UPDATE, Sunday, Nov. 5: The Supreme Court on Saturday afternoon cleared the way for Texas officials to continue to enforce new restrictions on aiding others to cast absentee ballots. In a brief order, found here, the Court refused to block a Fifth Circuit Court order permitting the enforcement through Tuesday’s election. Justice David H. Souter noted that he would have granted the application in Ray v. Abbott (06A466).

A group of Texans who have been helping elderly and disabled voters cast absentee ballots by mail asked the Supreme Court on Friday to block enforcement of a state law that they claim will impede the assistance they are providing, and result in ballots not being counted in next Tuesday’s election. The application also contended that enforcement of the state law have been having the greatest impact on black, Hispanic and Democratic voters. Here is the text of the application (not yet numbered) in Ray, et al., v. Abbott, et al.

The application in Ray v.
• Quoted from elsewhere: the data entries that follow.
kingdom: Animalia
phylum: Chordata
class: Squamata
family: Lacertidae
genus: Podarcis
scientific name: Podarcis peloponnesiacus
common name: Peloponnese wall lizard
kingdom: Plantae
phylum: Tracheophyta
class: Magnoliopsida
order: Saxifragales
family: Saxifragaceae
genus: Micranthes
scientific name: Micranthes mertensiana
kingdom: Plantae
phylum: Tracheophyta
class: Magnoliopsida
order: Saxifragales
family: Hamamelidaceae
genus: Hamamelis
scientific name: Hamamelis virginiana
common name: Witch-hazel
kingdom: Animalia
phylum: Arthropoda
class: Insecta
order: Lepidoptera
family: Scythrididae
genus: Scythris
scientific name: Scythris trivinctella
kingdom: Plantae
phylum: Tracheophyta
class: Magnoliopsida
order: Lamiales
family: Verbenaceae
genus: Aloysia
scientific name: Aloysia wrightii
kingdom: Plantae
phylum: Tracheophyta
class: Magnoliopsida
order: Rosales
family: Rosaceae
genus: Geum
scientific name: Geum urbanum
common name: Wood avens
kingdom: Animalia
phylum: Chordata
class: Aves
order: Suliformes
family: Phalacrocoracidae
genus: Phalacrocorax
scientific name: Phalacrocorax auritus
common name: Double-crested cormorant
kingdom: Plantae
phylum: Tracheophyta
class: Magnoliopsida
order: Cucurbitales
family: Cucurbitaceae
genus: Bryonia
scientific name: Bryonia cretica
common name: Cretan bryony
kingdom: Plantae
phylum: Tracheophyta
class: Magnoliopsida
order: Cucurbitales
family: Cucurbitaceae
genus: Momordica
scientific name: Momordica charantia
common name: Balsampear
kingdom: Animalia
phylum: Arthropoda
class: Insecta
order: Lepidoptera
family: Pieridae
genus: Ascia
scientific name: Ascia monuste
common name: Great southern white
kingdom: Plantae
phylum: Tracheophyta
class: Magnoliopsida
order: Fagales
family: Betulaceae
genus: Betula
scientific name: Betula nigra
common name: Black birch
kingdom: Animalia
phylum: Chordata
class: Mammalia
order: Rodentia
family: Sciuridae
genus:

Texas was submitted to Justice Antonin Scalia, who handles emergency matters from the Fifth Circuit. Earlier Friday, the Fifth Circuit Court lifted a federal judge’s order to block a provision that makes it a crime in some circumstances for one person to have in their possession an absentee ballot being cast by another, even though the ballot is merely being carried to a mail box.

The lawsuit originally filed on Sept. 21 was a much broader challenge to a series of laws passed by the Texas legislature in 2003 designed to curb alleged fraud in the absentee balloting process. U.S. District Judge T. John Ward of Marshall on Tuesday blocked only the parts of the law dealing with casting the ballots by mail, and provided protection for that process only when done with the specific consent of the voter. Judge Ward kept in effect the authority of state officials to require that any ballot dropped in the mail must have, on the envelope, identifying information about the person doing the mailing on behalf of the voter. A ballot cast in violation of the state law will not be counted, the law provides.

The part of the order blocking the possession provision was vacated by the Fifth Circuit in an unexplained order Friday, at the request of state officials. One judge on the panel suggested in a brief concurring opinion that the state law involved “overly broad criminalization” of the assistance to absentee voters, but said whether it was causing any harm was “somewhat speculative” at this point.

In their application to Justice Scalia, the voting assistants and one absentee voters, along with the state’s Democratic Party, contends that the state is discriminating in its enforcement of the law, and is intimidating absentee voters and the people who are helping them prepare and cast their ballots by mail.